Doctolib bannit les thérapeutes alternatifs
Sophie Conrard (avec APM news)
- 31 octobre 2022
D'ici 6 mois, il n'y aura plus de thérapeutes alternatifs sur la plateforme de prise de rendez-vous et de téléconsultation Doctolib. C'est ainsi que l'entreprise réagit à la polémique provoquée cet été par la découverte de naturopathes formés par des confrères accusés de dérives sectaires.
Fin août, Doctolib avait été vertement critiqué et interpellé par des ordres professionnels et des syndicats pour avoir référencé des personnes proposant des thérapies alternatives et de faux médecins. La société avait défendu sa position et suspendu plusieurs profils, puis annoncé l'ouverture d'une consultation sur les praticiens non réglementés.
Sa décision annoncée le 26 octobre est le résultat de cette consultation, qui a rassemblé pendant 6 semaines "une quarantaine d'acteurs", dont des conseils de l'ordre, des syndicats, des associations de patients, la Mission interministérielle de vigilance et de lutte contre les dérives sectaires (Miviludes), des représentants de professionnels du bien-être, ainsi que le comité médical de la société, composé de professionnels de santé bénévoles, explique Arthur Thirion, directeur France de Doctolib, interrogé par l'agence APMnews. Les autorités comme le ministère de la Santé "ont été tenues au courant" et apprécié la méthode, mais n'ont pas participé à la consultation.
Concrètement, cela veut dire que les 5 700 personnes exerçant des professions non réglementées seront retirées de la plateforme de Doctolib d'ici 6 mois, un délai contraint par les conditions d'abonnement de la société. Il s'agit essentiellement de naturopathes, sophrologues, hypnothérapeutes et psychanalystes. S'ils le souhaitent, ils peuvent quitter la plateforme avant ce délai, l'abonnement étant sans engagement, et "seront accompagnés par Doctolib sur la gestion des agendas, les données des patients, etc.".
Depuis septembre, ce type de professionnels ne pouvaient déjà plus s'abonner à la plateforme.
N° Adeli ou RPPS obligatoire
Désormais, pour s'inscrire sur Doctolib, les professionnels devront disposer d'un numéro Adeli ou RPPS (répertoire partagé des professionnels de santé). Rappelons qu'Adeli recense les auxiliaires médicaux, psychologues, assistants sociaux, ostéopathes, chiropracteurs et psychothérapeutes. Le RPPS rassemble les médecins, chirurgiens-dentistes, sages-femmes, pharmaciens, masseurs-kinésithérapeutes, pédicures-podologues et les infirmiers. En 2023, tous les professionnels du secteur sanitaire, social ou médico-social seront rassemblés dans le RPPS et Adeli être mis hors service, conformément à la feuille de route gouvernementale du numérique en santé.

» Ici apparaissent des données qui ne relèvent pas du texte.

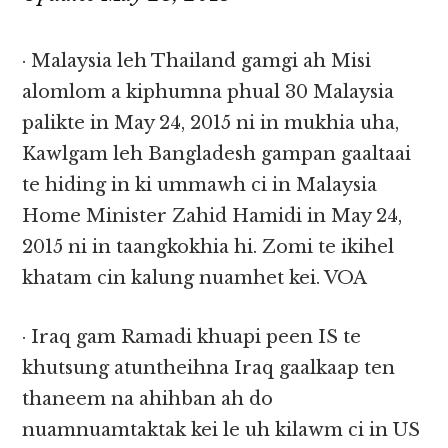
· Malaysia leh Thailand gamgi ah Misi
alomlom a kiphumna phual 30 Malaysia
palikte in May 24, 2015 ni in mukhia uha,
Kawlgam leh Bangladesh gampan gaaltaai
te hiding in ki ummawh ci in Malaysia
Home Minister Zahid Hamidi in May 24,
2015 ni in taangkokhia hi. Zomi te ikihel
khatam cin kalung nuamhet kei. VOA
· Iraq gam Ramadi khuapi peen IS te
khutsung atuntheihna Iraq gaalkaap ten
thaneem na ahihban ah do
nuamnuamtaktak kei le uh kilawm ci in US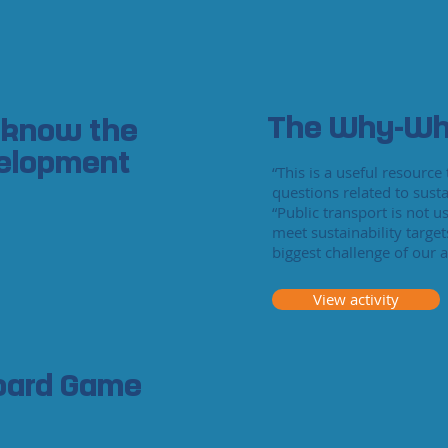
The Why-Wh
 know the
velopment
“This is a useful resourc
questions related to susta
“Public transport is not u
meet sustainability target
biggest challenge of our a
View activity
Board Game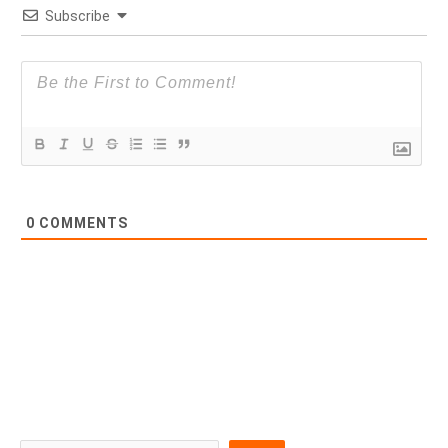
Subscribe
0
COMMENTS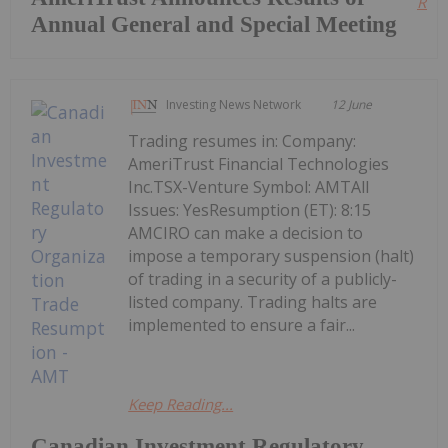
Read
Annual General and Special Meeting
Investing News Network
12 June
Trading resumes in: Company:
AmeriTrust Financial Technologies
Inc.TSX-Venture Symbol: AMTAll
Issues: YesResumption (ET): 8:15
AMCIRO can make a decision to
impose a temporary suspension (halt)
of trading in a security of a publicly-
listed company. Trading halts are
implemented to ensure a fair...
Keep Reading...
Canadian Investment Regulatory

"Le bien-être répond à une demande des patients, il peut faire partie des parcours de soins", a fait valoir Arthur Thirion. "Mais il n'est pas encadré par les autorités, et il n'y a aucun moyen objectif et exhaustif de vérifier le niveau de qualification ou le droit d'exercer de ces personnes." De plus, "Doctolib est aujourd'hui identifié comme un tiers de confiance dans la santé", et cette décision, "courageuse pour une entreprise privée", "va dans le sens de sa mission et de son éthique".
Toutes les pistes ont été envisagées, mais face à l'absence de critères objectifs sur ces professions, Doctolib estime que "ce n'est pas à nous de les choisir sur des critères subjectifs".
L'impact économique "n'a pas guidé notre décision", a ajouté le directeur. L'abonnement mensuel au logiciel de gestion de rendez-vous de Doctolib coûte 129 €, auxquels il faut ajouter 79 € pour téléconsulter. La société revendique un total de 170 000 praticiens en France et 320 000 en Europe.
Un rapprochement avec les ordres
Par ailleurs, Doctolib a renforcé les procédures de vérifications de droit d'exercice et mis en place des "canaux directs" avec les ordres. Les professionnels s'abonnant à la plateforme aujourd'hui n'apparaissent pas avant que leur droit d'exercer ait été vérifié par Doctolib. Une trentaine de personnes travaillent sur ces questions.
La société reçoit "quelques dizaines de signalements par mois", dont "la moitié concernent le processus de prise de rendez-vous, l'accueil ou des retards", des sujets "à régler entre le patient et le praticien". En cas de problème, "il y a des remontées automatiques aux autorités, police, justice et aux conseils nationaux", mais "c'est assez rare". Doctolib dit avoir découvert 4 cas de fraude sur les 250 000 professionnels ayant utilisé sa plateforme depuis 10 ans.